Laillé. Avec ses poèmes, Carmen Pennarun célèbre la nature


Ouest France. Entretien avec Carmen Pennarun, poétesse, habitante de Laillé (Ille-et-Vilaine).

https://www.ouest-france.fr/bretagne/laille-35890/avec-ses-mots-carmen-pennarun-celebre-la-nature-d993ba12-38de-11ee-a61a-3655b4d683b3?fbclid=IwAR2UH4T3rsUHdGmpIzIePtUqjzE_Nz3DNFpSUgQJ0–IRjqJo_Yrjclgbng

D’où vous vient cette passion pour la poésie ?

J’écris depuis l’enfance, même si les études et la vie professionnelle et familiale m’ont éloignée de l’écriture, en dehors des correspondances. Cet amour de jeunesse est revenu vers moi en fin de carrière. J’étais professeure des écoles. J’ai aussi une passion dévorante pour la lecture, qui réussit à s’épanouir maintenant. Le stylo et le clavier ont ainsi remplacé les pinceaux et les pastels, les instruments d’anciennes activités. La terre, autrefois utilisée lors de mes ateliers de poterie, je ne la rencontre plus que lors de mes balades, et je la transforme alors en mots.

De quoi parle votre dernier recueil, intitulé Évohé ! Évohé ?

Il parle de la nature qui nous entoure, dans laquelle nous respirons, vivons et partageons avec les autres créatures terrestres. J’ai commencé l’écriture de ce recueil en me rendant à la chapelle du Désert où je me suis inspirée de la tonalité du lieu. Celle-ci m’a accompagnée jusque dans mes rêves et lors de mes escapades sur la côte. Dans ce livre, l’écoute prend tout son sens, d’où le choix du titre qui résonne comme un appel et comme une expression de joie. L’illustration de la couverture est une œuvre de mon fils, Killian Pennarun.

Quel est votre prochain projet ?

Il s’agit d’un recueil de poèmes qui s’attache à nos racines celtiques. Tumulus sera également un chant, celui de la terre cette fois-ci. Il aura donc une autre vibration. Mon contrat est signé avec la maison d’édition belge Bleu d’encre. J’ai aussi d’autres projets qui sommeillent en attendant que je leur prête des heures d’écriture, qui se comptent en mois.
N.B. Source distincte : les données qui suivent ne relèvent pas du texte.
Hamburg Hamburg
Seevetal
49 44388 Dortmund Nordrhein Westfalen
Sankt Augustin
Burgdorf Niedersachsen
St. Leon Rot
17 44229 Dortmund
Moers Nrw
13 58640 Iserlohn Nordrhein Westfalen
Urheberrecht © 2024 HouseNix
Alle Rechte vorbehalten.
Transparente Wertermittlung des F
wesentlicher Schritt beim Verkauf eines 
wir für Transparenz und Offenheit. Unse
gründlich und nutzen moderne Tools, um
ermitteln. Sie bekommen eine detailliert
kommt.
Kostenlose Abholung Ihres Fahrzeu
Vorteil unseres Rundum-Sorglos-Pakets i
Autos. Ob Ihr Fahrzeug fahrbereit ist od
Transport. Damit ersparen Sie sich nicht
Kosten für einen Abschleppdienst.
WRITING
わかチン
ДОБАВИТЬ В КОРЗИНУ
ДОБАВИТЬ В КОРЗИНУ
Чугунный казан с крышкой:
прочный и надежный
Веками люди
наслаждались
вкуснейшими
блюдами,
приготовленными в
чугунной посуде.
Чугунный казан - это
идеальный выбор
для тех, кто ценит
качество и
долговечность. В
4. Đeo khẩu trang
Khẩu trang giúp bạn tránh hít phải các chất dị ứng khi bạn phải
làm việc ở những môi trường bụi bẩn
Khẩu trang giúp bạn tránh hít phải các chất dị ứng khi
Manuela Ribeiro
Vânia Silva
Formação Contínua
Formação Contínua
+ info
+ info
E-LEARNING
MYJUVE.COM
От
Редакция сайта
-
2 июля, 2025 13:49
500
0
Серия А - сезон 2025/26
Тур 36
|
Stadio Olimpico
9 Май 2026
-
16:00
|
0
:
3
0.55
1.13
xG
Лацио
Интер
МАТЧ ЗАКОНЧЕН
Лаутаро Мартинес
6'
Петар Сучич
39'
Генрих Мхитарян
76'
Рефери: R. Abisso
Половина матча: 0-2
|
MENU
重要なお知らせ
Écrivez-vous autre chose que des poèmes ?

J’écris des histoires jeunesse et des nouvelles. Une de ces dernières a été publiée dans la revue À l’index. J’ai tenté de faire revivre la grande poétesse américaine Emily Dickinson. Cette nouvelle a été primée par la Société des poètes et artistes de France. Bien que trop longue pour le concours, elle a obtenu le prix spécial du jury.

Que ressentez-vous lorsque vous écrivez ?

L’écriture nous demande de passer de notre monde intérieur, solitaire et stable, au monde extérieur où le regard des autres, même bienveillant, peut être vécu comme une épreuve. J’aime donner à lire mes écrits mais les représenter est une autre affaire où ma réserve est mise à l’épreuve.